GATT is a minimally invasive surgical procedure involving conjunctiva-conserving surgery [1‐3]. In particular, GATT shows apparent advantages of surgery for PCG and JOAG operations because management after surgery is easier [3]. GATT should be performed under a surgical microscope using gonioscopy. Therefore, GATT is difficult to perform using gonioscopy in patients with corneal opacities or problems with intraoperative head positioning, such as sequelae of cerebral infarction and cervical osteoarthritis with severe limitation of spinal mobility. Consequently, the greatest advantage of our new technique is that transluminal trabeculotomy can be performed in cases with corneal opacities and in cases where intraoperative head repositioning is not possible. This surgical technique is a modified version of GATT, in which observation is optimized using an ophthalmic endoscope during surgery. Another advantage of using an endoscope is that checking the insertion range of the suture is easy.

However, there are several problems with this technique. One disadvantage is that intraoperative visibility with an endoscope is inferior to observation with gonioscopy. Another disadvantage is the observation range of Schlemm’s canal with an endoscope. In this procedure, there is an unobservable viewing angle on the side of endoscope insertion. Therefore, when making an incision at an angle > 250 degrees, a new endoscope insertion site must be created. By changing the position of the corneal side port and the angle of the endoscope, a considerable range of Schlemm’s canal can be observed, regardless of the patient’s condition.

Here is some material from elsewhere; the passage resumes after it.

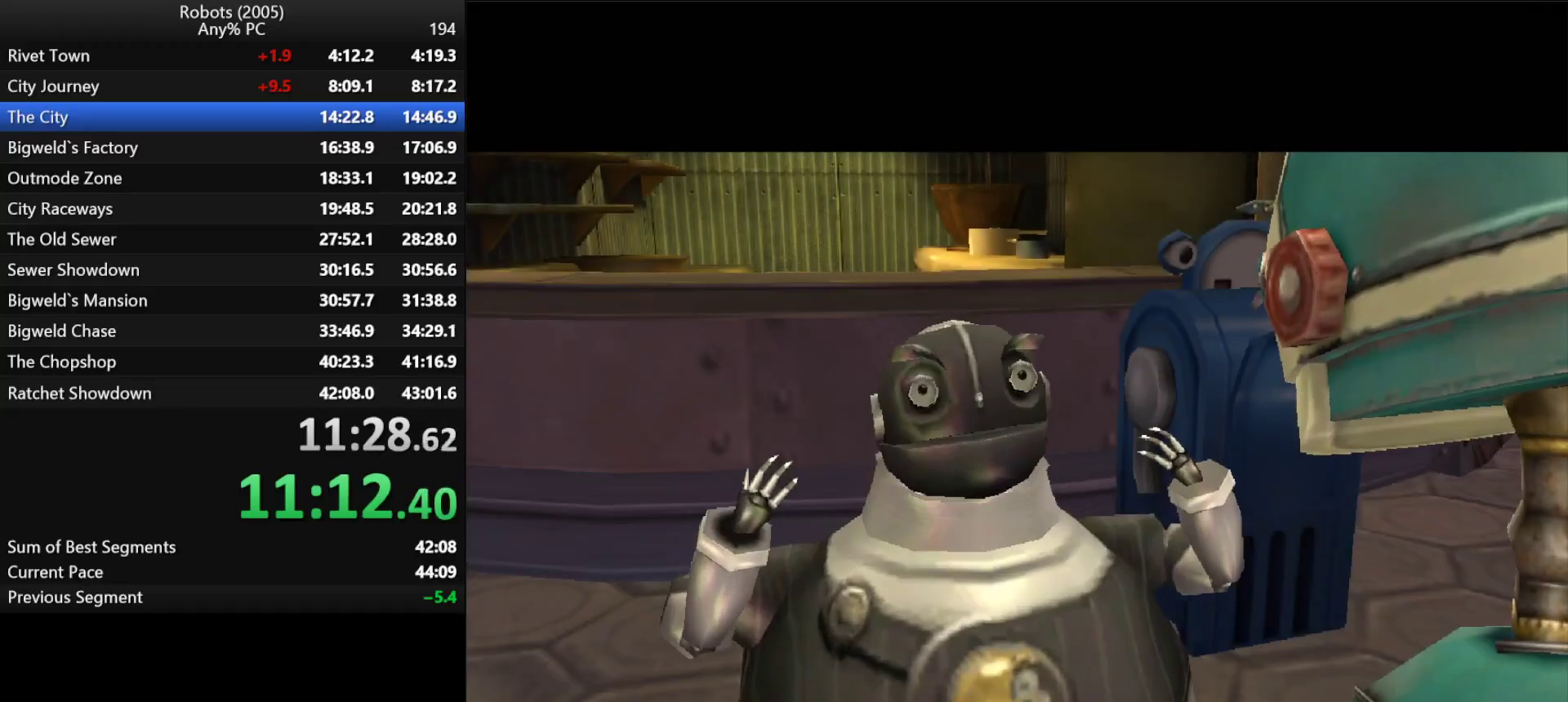
{"keys": ["w"], "events": [[33, "return", "up"], [33, "space", "up"], [83, "return", "down"], [133, "space", "down"], [167, "return", "up"], [233, "return", "down"], [233, "space", "up"], [283, "return", "up"], [317, "return", "down"], [317, "space", "down"], [417, "return", "up"], [417, "space", "up"], [450, "return", "down"], [500, "return", "up"]]}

An additional limitation of this surgical technique is a reduction in intraoperative visibility due to bleeding when a microsurgical goniotomy incision is created before insertion of the suture, as in GATT. If intraoperative visibility is insufficient, there is a risk that incorrect insertion of the suture may occur. If a small amount of bleeding at the time of incision makes inserting the suture difficult, a small amount of an OVD can be inserted at the incision site to ensure visibility. Therefore, when heavy bleeding reduces intraoperative visibility, it should be mitigated by irrigation and aspiration in the anterior chamber, as well as by subsequent maintenance of anterior chamber stability with an OVD. If controlling the bleeding that has occurred during surgery is difficult, a decision needs to be made not to continue the surgery forcibly, but to stop the operation instead.

Furthermore, if there is resistance after insertion of the suture into Schlemm’s canal, there is a risk of misinsertion if it is inserted forcibly. Therefore, in such a case, a decision needs to be made regarding switching to suture insertion from the reverse side to achieve an incision of at least 120 degrees in total (Additional files 1 and 2). If resistance at the time of insertion suddenly decreases and insertion becomes easy, misinsertion should be suspected, and the tip of the suture should be confirmed with an endoscope.

Numerous surgical procedures using an ophthalmic endoscope have been reported for glaucoma surgery [4‐8]. Using an ophthalmic endoscope is effective for observation during surgeries, including goniotomy for PCG [5], goniosynechialysis for synechial angle closure glaucoma [6, 7], and viscocanalostomy [8]. However, observations made using an ophthalmic endoscope are inferior to those made with a surgical microscope in terms of definition and solidity. Therefore, considerable experience is necessary when using and handling an ophthalmic endoscope freely during surgery. We used a 23-gauge ophthalmic endoscope for our patient. However, further minimally invasive surgery may also be possible by using a 25- or 27-gauge ophthalmic endoscope.

In conclusion, our new surgical technique is a useful method for treating cases with difficult or limited visibility during GATT.